--- Text shown ---
[Start of Attachment]

BSD+1 License

Stefano Vincenzi s_vincenzi at lavabit.com
Mon Apr 5 22:52:55 UTC 2010


> Stefano,
>
>> I will like to make a software license inspired in the Creative  
>> Commons
>> by-non_commercial license and based on the current BSD license.
>
> Effectively such a license would be shareware and not open source.   
> You
> do realize that, yes?

I have tought about it, and it is more like this: if you make a  
commercial distribution, share alike. What I want is a copyleft  
license that isn't as long as the GPL... but I guess it will be better  
to read and analyse the GPL before making that.

>> The main reason for this is that I consider adding a clause about
>> commercial use very important, and will also like to avoid the  
>> legaleze
>> found in some other licenses. A secondary reason is that the license
>> will have 2 versions: 1 in spanish and the other in english; which  
>> one
>> can be used in any country will be based on the official language and
>> what the authors of each software project consider appropriate.
>
> I think you need to watch "Destroy Your Community in 5 Easy Steps",
> because you're executing on 2 of the 5.
>
> Skip ahead to Minute 31 in this video:
> http://www.ustream.tv/recorded/4859689 (sorry about the video  
> quality).
>
> Quite bluntly, what you've described is not an open source license.
> It's a shareware license which happens to involve some access to code.
> You shouldn't be bringing it to the OSI because what you're working on
> is not an open source project.  Nor should you expect to get any
> contributors or community, because you won't.
>
> --Josh Berkus

What I don't understand is how then the GPL is considered open source,  
if it has limitations for commercial uses.

[End of Attachment]

--- The data ---

[Start of Attachment]

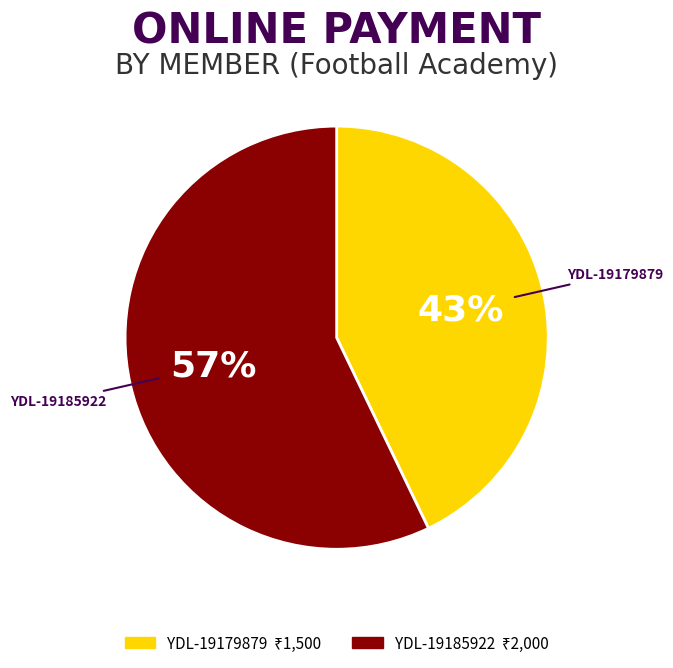

Between YDL-19185922 and YDL-19179879, which is larger?

YDL-19185922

[End of Attachment]

--- Task ---
Quote the BSD+1 License message in full, word for word. Work only from the BSD+1 License message and set the material aside.

--- Exercise solution ---
BSD+1 License

Stefano Vincenzi s_vincenzi at lavabit.com
Mon Apr 5 22:52:55 UTC 2010


> Stefano,
>
>> I will like to make a software license inspired in the Creative  
>> Commons
>> by-non_commercial license and based on the current BSD license.
>
> Effectively such a license would be shareware and not open source.   
> You
> do realize that, yes?

I have tought about it, and it is more like this: if you make a  
commercial distribution, share alike. What I want is a copyleft  
license that isn't as long as the GPL... but I guess it will be better  
to read and analyse the GPL before making that.

>> The main reason for this is that I consider adding a clause about
>> commercial use very important, and will also like to avoid the  
>> legaleze
>> found in some other licenses. A secondary reason is that the license
>> will have 2 versions: 1 in spanish and the other in english; which  
>> one
>> can be used in any country will be based on the official language and
>> what the authors of each software project consider appropriate.
>
> I think you need to watch "Destroy Your Community in 5 Easy Steps",
> because you're executing on 2 of the 5.
>
> Skip ahead to Minute 31 in this video:
> http://www.ustream.tv/recorded/4859689 (sorry about the video  
> quality).
>
> Quite bluntly, what you've described is not an open source license.
> It's a shareware license which happens to involve some access to code.
> You shouldn't be bringing it to the OSI because what you're working on
> is not an open source project.  Nor should you expect to get any
> contributors or community, because you won't.
>
> --Josh Berkus

What I don't understand is how then the GPL is considered open source,  
if it has limitations for commercial uses.